TEXT BLOCK
= Beginning of Section =
The New Data Has Arrived
Since our last coverage on AI's effect on entry-level jobs, two major research drops have shifted the conversation — and neither Wall Street firm is telling the same story as Silicon Valley's executive class.
Goldman Sachs Research, published August 13, 2025, now estimates that AI could displace 6-7% of the U.S. workforce if adoption goes wide. Their team notes the impact is expected to be "transitory." Joseph Briggs, who co-leads Goldman's Global Economics team, argues displaced workers will eventually find new positions as AI creates new roles. Goldman's specific number: unemployment rises by half a percentage point during the transition.
Morgan Stanley Research published its own analysis on April 14, 2026, and it echoes Goldman's cautious optimism — with one very important exception.
Younger Workers Are Taking the Hit First
Morgan Stanley economist Diego Anzoategui points directly at workers aged 22 to 27. Unemployment in that cohort has risen the most since 2023, concentrated in occupations flagged as highly AI-exposed: analysts, accountants, and judicial clerks. These aren't warehouse jobs or retail cashiers. These are college-educated, white-collar entry roles — the exact positions young professionals have historically used to build careers.
= End of Section =
AIM OF THE EXERCISE
In the text on AI and entry-level jobs, by how much does Goldman Sachs expect unemployment to rise during the transition?

RECORD EXCERPTS
= Beginning of Section =
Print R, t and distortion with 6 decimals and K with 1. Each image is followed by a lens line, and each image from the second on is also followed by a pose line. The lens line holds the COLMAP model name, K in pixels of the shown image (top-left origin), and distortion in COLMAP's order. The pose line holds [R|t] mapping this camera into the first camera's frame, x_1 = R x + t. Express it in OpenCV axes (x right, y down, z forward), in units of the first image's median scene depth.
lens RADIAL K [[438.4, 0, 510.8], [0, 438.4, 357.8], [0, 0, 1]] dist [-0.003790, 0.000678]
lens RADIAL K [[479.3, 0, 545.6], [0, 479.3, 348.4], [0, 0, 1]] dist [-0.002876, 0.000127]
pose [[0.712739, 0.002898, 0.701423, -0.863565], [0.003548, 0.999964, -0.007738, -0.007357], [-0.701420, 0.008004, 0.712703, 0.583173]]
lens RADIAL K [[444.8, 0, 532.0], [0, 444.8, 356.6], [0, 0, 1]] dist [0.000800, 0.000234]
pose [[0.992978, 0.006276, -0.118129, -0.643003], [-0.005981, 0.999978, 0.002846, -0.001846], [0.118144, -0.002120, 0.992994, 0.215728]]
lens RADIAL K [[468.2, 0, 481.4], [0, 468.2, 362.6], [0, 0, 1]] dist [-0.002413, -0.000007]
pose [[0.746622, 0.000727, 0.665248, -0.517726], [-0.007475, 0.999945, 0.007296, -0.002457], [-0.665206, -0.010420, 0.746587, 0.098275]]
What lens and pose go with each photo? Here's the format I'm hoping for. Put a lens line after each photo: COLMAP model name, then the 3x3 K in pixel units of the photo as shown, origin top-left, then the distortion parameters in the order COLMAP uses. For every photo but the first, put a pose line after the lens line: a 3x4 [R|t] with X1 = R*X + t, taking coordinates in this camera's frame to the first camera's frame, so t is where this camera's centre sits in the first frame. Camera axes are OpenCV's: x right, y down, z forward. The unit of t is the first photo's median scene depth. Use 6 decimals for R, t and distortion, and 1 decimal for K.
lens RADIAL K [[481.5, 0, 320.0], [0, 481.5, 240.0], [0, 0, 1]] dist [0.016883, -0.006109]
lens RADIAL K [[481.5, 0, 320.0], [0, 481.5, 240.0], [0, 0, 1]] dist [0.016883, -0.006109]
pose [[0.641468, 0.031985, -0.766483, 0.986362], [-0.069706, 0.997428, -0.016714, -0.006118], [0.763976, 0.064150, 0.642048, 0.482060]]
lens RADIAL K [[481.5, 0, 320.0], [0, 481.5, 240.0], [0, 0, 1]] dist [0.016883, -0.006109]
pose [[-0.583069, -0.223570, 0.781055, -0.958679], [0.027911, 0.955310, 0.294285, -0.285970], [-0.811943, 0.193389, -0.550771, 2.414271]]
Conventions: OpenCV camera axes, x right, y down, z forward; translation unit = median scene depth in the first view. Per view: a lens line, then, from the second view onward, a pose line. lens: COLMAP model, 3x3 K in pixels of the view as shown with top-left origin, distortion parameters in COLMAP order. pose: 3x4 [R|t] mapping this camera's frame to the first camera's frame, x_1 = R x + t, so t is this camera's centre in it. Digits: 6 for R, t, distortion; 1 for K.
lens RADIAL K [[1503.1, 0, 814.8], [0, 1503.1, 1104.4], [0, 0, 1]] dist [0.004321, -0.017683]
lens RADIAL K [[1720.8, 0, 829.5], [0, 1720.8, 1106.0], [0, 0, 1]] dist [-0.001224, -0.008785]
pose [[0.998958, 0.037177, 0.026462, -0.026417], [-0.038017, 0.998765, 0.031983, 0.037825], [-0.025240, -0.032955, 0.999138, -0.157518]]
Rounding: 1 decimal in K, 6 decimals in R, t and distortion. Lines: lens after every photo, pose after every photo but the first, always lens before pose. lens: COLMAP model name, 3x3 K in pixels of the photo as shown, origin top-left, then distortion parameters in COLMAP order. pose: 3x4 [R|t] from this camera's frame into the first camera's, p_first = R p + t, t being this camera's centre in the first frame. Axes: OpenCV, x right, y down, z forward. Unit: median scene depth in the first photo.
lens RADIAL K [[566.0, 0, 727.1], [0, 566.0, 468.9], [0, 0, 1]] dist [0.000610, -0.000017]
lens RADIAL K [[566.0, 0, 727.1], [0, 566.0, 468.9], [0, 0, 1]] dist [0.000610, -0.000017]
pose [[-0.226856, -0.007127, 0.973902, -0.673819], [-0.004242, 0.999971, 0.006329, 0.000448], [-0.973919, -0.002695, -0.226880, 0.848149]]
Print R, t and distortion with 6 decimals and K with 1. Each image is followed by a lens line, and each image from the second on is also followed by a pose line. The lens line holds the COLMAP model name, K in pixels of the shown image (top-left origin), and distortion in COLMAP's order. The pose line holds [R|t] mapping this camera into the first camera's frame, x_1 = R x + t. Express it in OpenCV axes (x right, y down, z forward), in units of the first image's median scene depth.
= End of Section =
RESPONSE AREA
By half a percentage point.